[GIVEN RECORDS Boundary: Start]

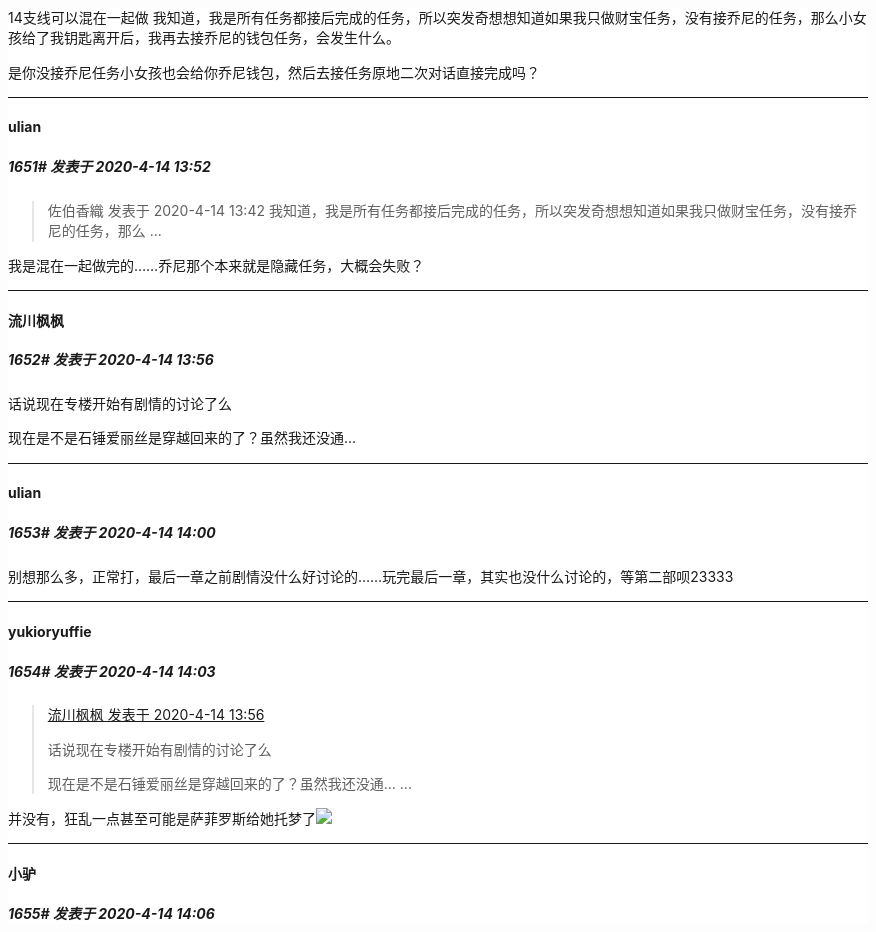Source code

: 14支线可以混在一起做</blockquote>
我知道，我是所有任务都接后完成的任务，所以突发奇想想知道如果我只做财宝任务，没有接乔尼的任务，那么小女孩给了我钥匙离开后，我再去接乔尼的钱包任务，会发生什么。

是你没接乔尼任务小女孩也会给你乔尼钱包，然后去接任务原地二次对话直接完成吗？


-----

####  ulian  
##### 1651#       发表于 2020-4-14 13:52


<blockquote>佐伯香織 发表于 2020-4-14 13:42
我知道，我是所有任务都接后完成的任务，所以突发奇想想知道如果我只做财宝任务，没有接乔尼的任务，那么 ...</blockquote>
我是混在一起做完的……乔尼那个本来就是隐藏任务，大概会失败？


-----

####  流川枫枫  
##### 1652#       发表于 2020-4-14 13:56


话说现在专楼开始有剧情的讨论了么

现在是不是石锤爱丽丝是穿越回来的了？虽然我还没通…


-----

####  ulian  
##### 1653#       发表于 2020-4-14 14:00


别想那么多，正常打，最后一章之前剧情没什么好讨论的……玩完最后一章，其实也没什么讨论的，等第二部呗23333


-----

####  yukioryuffie  
##### 1654#       发表于 2020-4-14 14:03


<blockquote><a href="httphttps://bbs.saraba1st.com/2b/forum.php?mod=redirect&amp;goto=findpost&amp;pid=47076015&amp;ptid=1922375" target="_blank">流川枫枫 发表于 2020-4-14 13:56</a>

话说现在专楼开始有剧情的讨论了么


现在是不是石锤爱丽丝是穿越回来的了？虽然我还没通… ...</blockquote>
并没有，狂乱一点甚至可能是萨菲罗斯给她托梦了<img src="https://static.saraba1st.com/image/smiley/face2017/053.png" referrerpolicy="no-referrer">


-----

####  小驴  
##### 1655#       发表于 2020-4-14 14:06

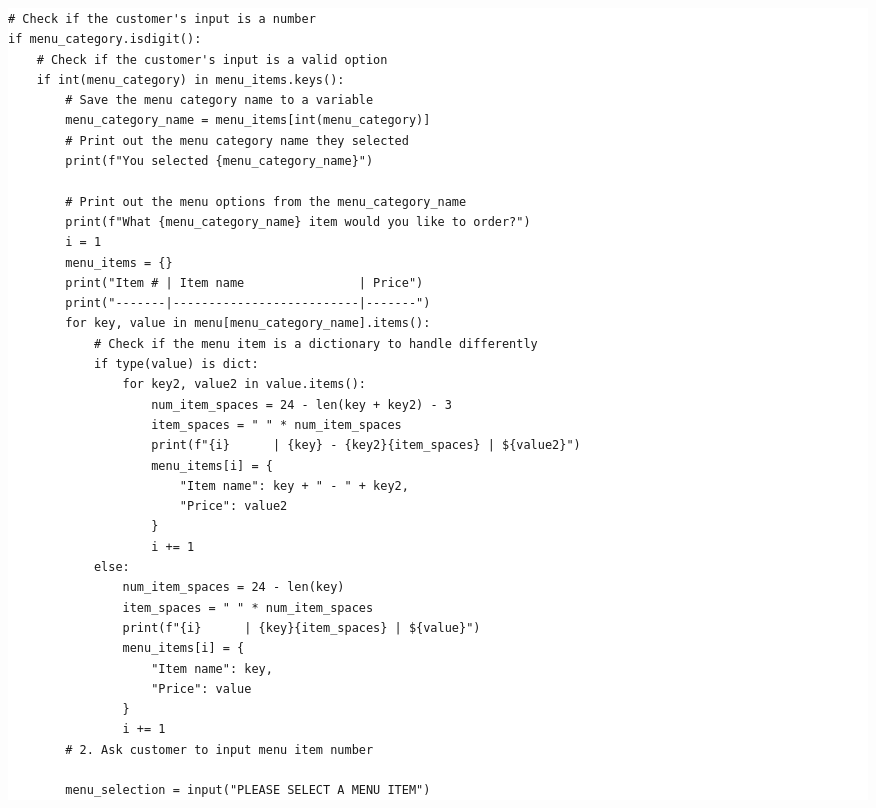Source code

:     # Check if the customer's input is a number
    if menu_category.isdigit():
        # Check if the customer's input is a valid option
        if int(menu_category) in menu_items.keys():
            # Save the menu category name to a variable
            menu_category_name = menu_items[int(menu_category)]
            # Print out the menu category name they selected
            print(f"You selected {menu_category_name}")

            # Print out the menu options from the menu_category_name
            print(f"What {menu_category_name} item would you like to order?")
            i = 1
            menu_items = {}
            print("Item # | Item name                | Price")
            print("-------|--------------------------|-------")
            for key, value in menu[menu_category_name].items():
                # Check if the menu item is a dictionary to handle differently
                if type(value) is dict:
                    for key2, value2 in value.items():
                        num_item_spaces = 24 - len(key + key2) - 3
                        item_spaces = " " * num_item_spaces
                        print(f"{i}      | {key} - {key2}{item_spaces} | ${value2}")
                        menu_items[i] = {
                            "Item name": key + " - " + key2,
                            "Price": value2
                        }
                        i += 1
                else:
                    num_item_spaces = 24 - len(key)
                    item_spaces = " " * num_item_spaces
                    print(f"{i}      | {key}{item_spaces} | ${value}")
                    menu_items[i] = {
                        "Item name": key,
                        "Price": value
                    }
                    i += 1
            # 2. Ask customer to input menu item number
            
            menu_selection = input("PLEASE SELECT A MENU ITEM")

[GIVEN RECORDS Boundary: End]

=== ASSIGNED TASK ===
Copy out all the data above exactly, pictures excluded.

=== OUTPUT FOR THIS TASK ===
Source code

: 14支线可以混在一起做</blockquote>
我知道，我是所有任务都接后完成的任务，所以突发奇想想知道如果我只做财宝任务，没有接乔尼的任务，那么小女孩给了我钥匙离开后，我再去接乔尼的钱包任务，会发生什么。

是你没接乔尼任务小女孩也会给你乔尼钱包，然后去接任务原地二次对话直接完成吗？


-----

####  ulian  
##### 1651#       发表于 2020-4-14 13:52


<blockquote>佐伯香織 发表于 2020-4-14 13:42
我知道，我是所有任务都接后完成的任务，所以突发奇想想知道如果我只做财宝任务，没有接乔尼的任务，那么 ...</blockquote>
我是混在一起做完的……乔尼那个本来就是隐藏任务，大概会失败？


-----

####  流川枫枫  
##### 1652#       发表于 2020-4-14 13:56


话说现在专楼开始有剧情的讨论了么

现在是不是石锤爱丽丝是穿越回来的了？虽然我还没通…


-----

####  ulian  
##### 1653#       发表于 2020-4-14 14:00


别想那么多，正常打，最后一章之前剧情没什么好讨论的……玩完最后一章，其实也没什么讨论的，等第二部呗23333


-----

####  yukioryuffie  
##### 1654#       发表于 2020-4-14 14:03


<blockquote><a href="httphttps://bbs.saraba1st.com/2b/forum.php?mod=redirect&amp;goto=findpost&amp;pid=47076015&amp;ptid=1922375" target="_blank">流川枫枫 发表于 2020-4-14 13:56</a>

话说现在专楼开始有剧情的讨论了么


现在是不是石锤爱丽丝是穿越回来的了？虽然我还没通… ...</blockquote>
并没有，狂乱一点甚至可能是萨菲罗斯给她托梦了<img src="https://static.saraba1st.com/image/smiley/face2017/053.png" referrerpolicy="no-referrer">


-----

####  小驴  
##### 1655#       发表于 2020-4-14 14:06

Source code

:     # Check if the customer's input is a number
    if menu_category.isdigit():
        # Check if the customer's input is a valid option
        if int(menu_category) in menu_items.keys():
            # Save the menu category name to a variable
            menu_category_name = menu_items[int(menu_category)]
            # Print out the menu category name they selected
            print(f"You selected {menu_category_name}")

            # Print out the menu options from the menu_category_name
            print(f"What {menu_category_name} item would you like to order?")
            i = 1
            menu_items = {}
            print("Item # | Item name                | Price")
            print("-------|--------------------------|-------")
            for key, value in menu[menu_category_name].items():
                # Check if the menu item is a dictionary to handle differently
                if type(value) is dict:
                    for key2, value2 in value.items():
                        num_item_spaces = 24 - len(key + key2) - 3
                        item_spaces = " " * num_item_spaces
                        print(f"{i}      | {key} - {key2}{item_spaces} | ${value2}")
                        menu_items[i] = {
                            "Item name": key + " - " + key2,
                            "Price": value2
                        }
                        i += 1
                else:
                    num_item_spaces = 24 - len(key)
                    item_spaces = " " * num_item_spaces
                    print(f"{i}      | {key}{item_spaces} | ${value}")
                    menu_items[i] = {
                        "Item name": key,
                        "Price": value
                    }
                    i += 1
            # 2. Ask customer to input menu item number
            
            menu_selection = input("PLEASE SELECT A MENU ITEM")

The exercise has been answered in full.